“İnsan bir kere birine geç kalır ve bir daha hiç kimse için acele etmez…” diye yazmış YAŞAR KEMAL. Ben o sözden biraz daha büyük, ama kendimden çok daha büyük bir söz söyleyeceğim. Muhtemelen de içini dolduramayacağım.
İNSAN BİR GÜN BİRİNİ ÖZLER, VE BİR DAHA KİMSEYİ ÖZLEYEMEZ.
Nasıl oluyor o iş deme inan bilmiyorum bende. Aslında bilmemek değil de anlatamamak bende ki yara. Zaten bu tür yazıların, kitapların okunmasının tek sebebi bu değil midir aslında. Aynı benim yaşadığım şeyler, hissettiklerimiz de aynıymış bak YARALARIMIZ AYNI. Anlatamayız ama anlarız biz, bir birilerimizin yaralarını, YARALARIMIZI.

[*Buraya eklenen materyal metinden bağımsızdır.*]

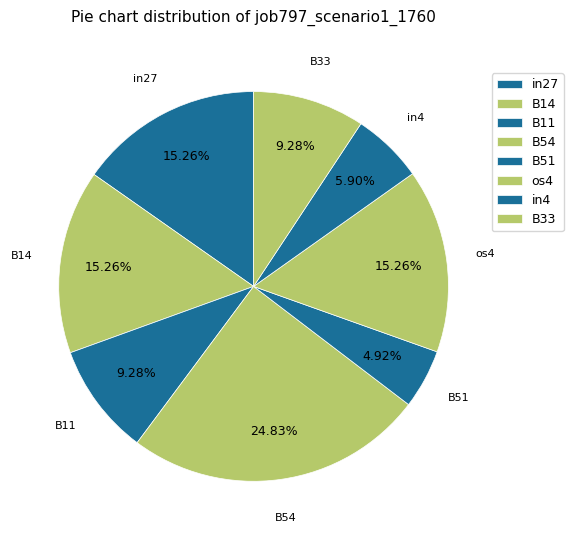

True or false: B51 accounts for 5% of the total.

True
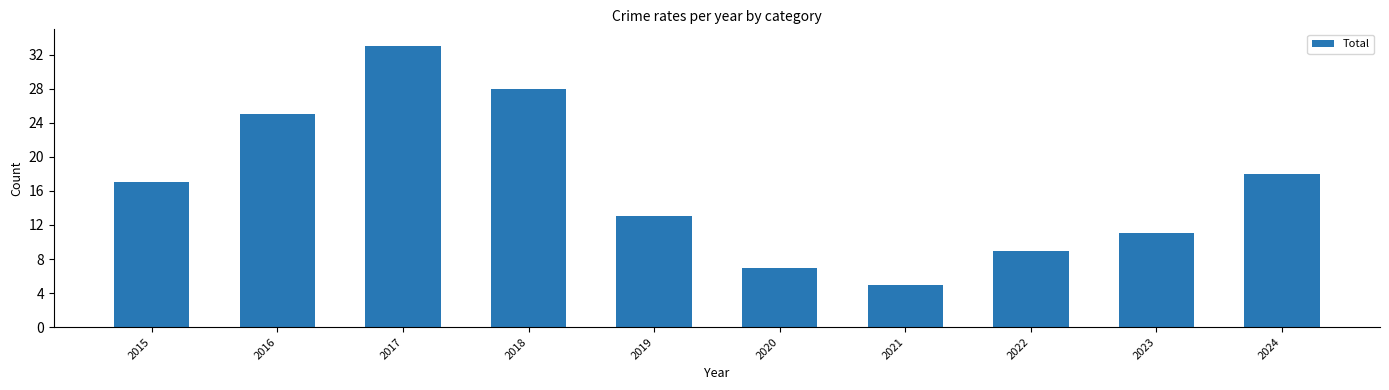

Reading right to left, transcribe all the data shown in this chart.

2024=18	2023=11	2022=9	2021=5	2020=7	2019=13	2018=28	2017=33	2016=25	2015=17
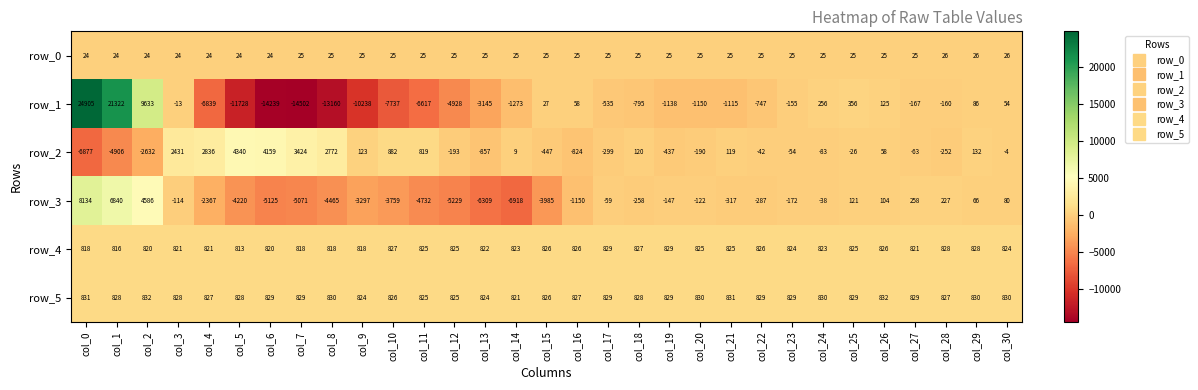

List the labels in order of row_1 value, smallest first.

col_7, col_6, col_8, col_5, col_9, col_10, col_4, col_11, col_12, col_13, col_14, col_20, col_19, col_21, col_18, col_22, col_17, col_27, col_28, col_23, col_3, col_15, col_30, col_16, col_29, col_26, col_24, col_25, col_2, col_1, col_0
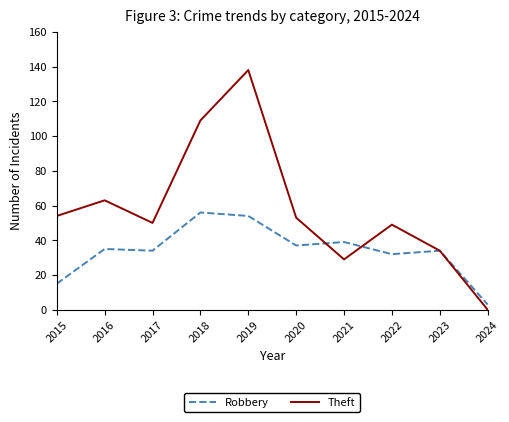

How many interior local valleys does the Theft series have?

2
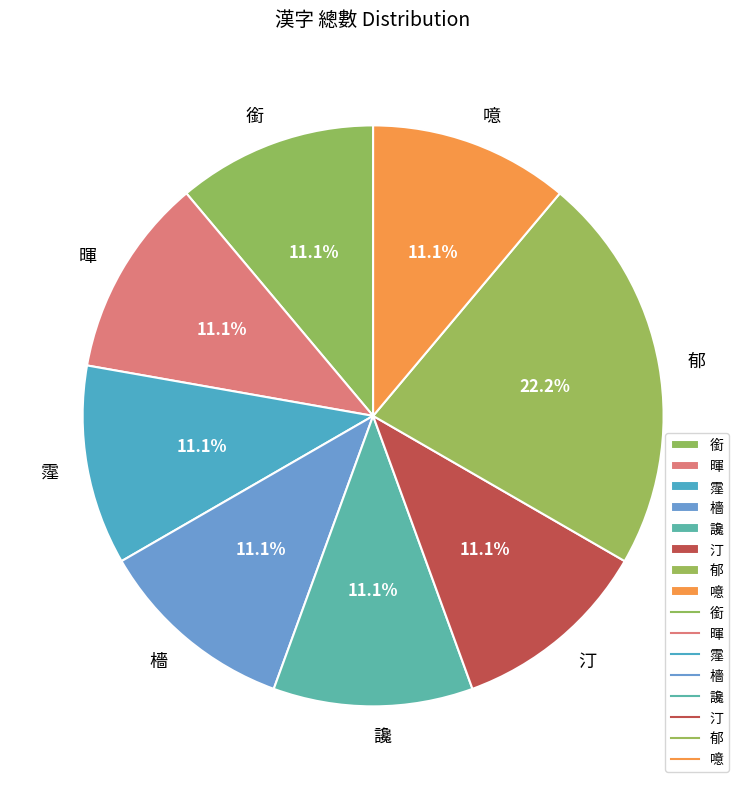

True or false: 噫 accounts for 11% of the total.

True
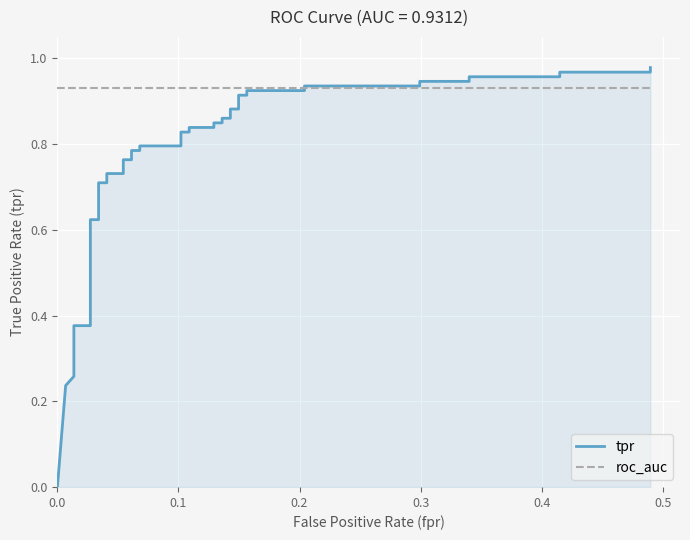

How many data points in tpr are above 0?

39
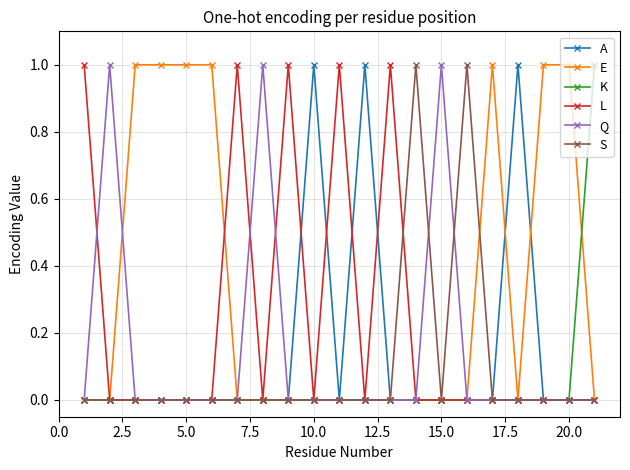

How many series are shown in this chart?

6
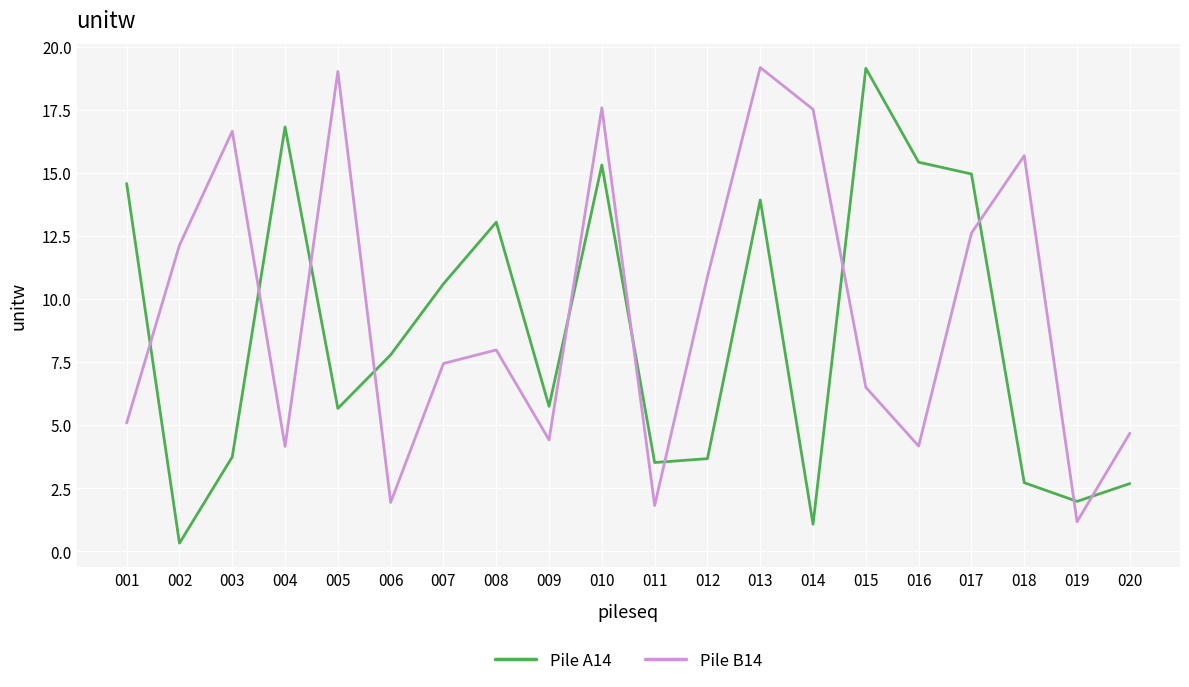

What is the difference between the highest and lowest values at 010?

2.3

Neden özlemez, daha doğrusu özleyemez? Aklın, yüreğin tamamen başkası ile doluyken, başkasının eksikliği ile doluyken nasıl özleyebilirsin bir başkasını? Bedenin başkasını ararken, ona yanarken nasıl arar başka bir bedeni. Birinin eksikliği ile dolup taşmışken, başkasının eksiliğini nasıl fark eder ki? Başkasının yokluğu ona eksik gelmez ki? Benim anlatmam zayıf, ben sana kestirmeden gideyim.
Kalp krizi geçiren birinin, tırnağı kırılsa umurunda olur mu?
“İnsan bir kere birine geç kalır ve
bir daha hiç kimse için acele etmez…”
YAŞAR KEMAL
İnsan defalarca aşık olduğunu düşünür ama bir kez gerçekten aşık olur. Sonrasını hiç sorma çünkü sonrası yoktur.
İnsan bir gün birini özler
ve
bir daha kimseyi özleyemez.
AHMET KARADAYI..
Hamiş : Belki bundan sonra ki yazının konusu şeytan nerede? nereye gitti? BAŞKASININ ŞEYTANI OLMAYA MI BAŞKALARINDAN ŞEYTANLIK BULMAYA MI?
Bu arada hamiş nedir ?Eskiden mektup altına yazılan kısa nota HAMİŞ denirdi.